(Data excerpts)
# # # # # # #

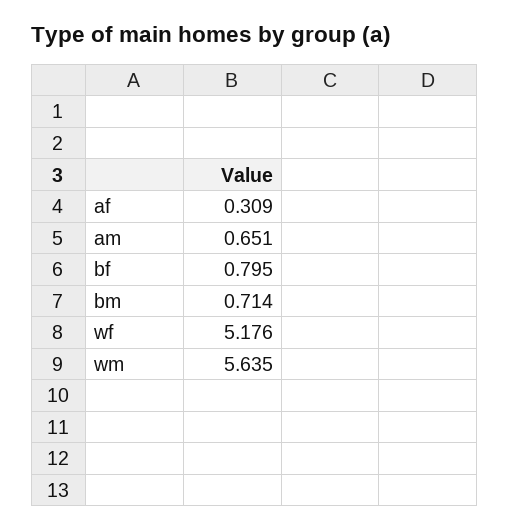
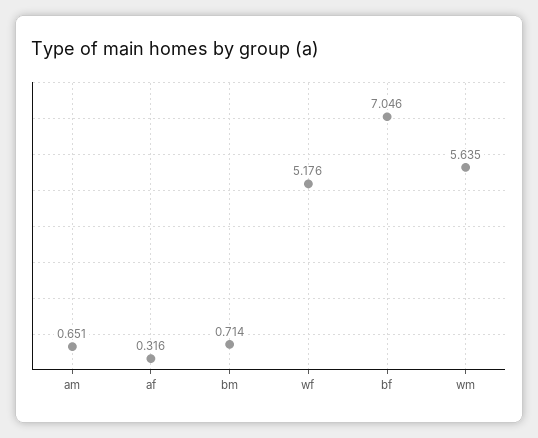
  {
-   "af": 0.309,
+   "af": 0.316,
    "am": 0.651,
-   "bf": 0.795,
+   "bf": 7.046,
    "bm": 0.714,
    "wf": 5.176,
    "wm": 5.635
  }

# # # # # # #

What needs to be done: All of the records should be output exactly as they stand, with pictures omitted.

Your response:
  {
-   "af": 0.309,
+   "af": 0.316,
    "am": 0.651,
-   "bf": 0.795,
+   "bf": 7.046,
    "bm": 0.714,
    "wf": 5.176,
    "wm": 5.635
  }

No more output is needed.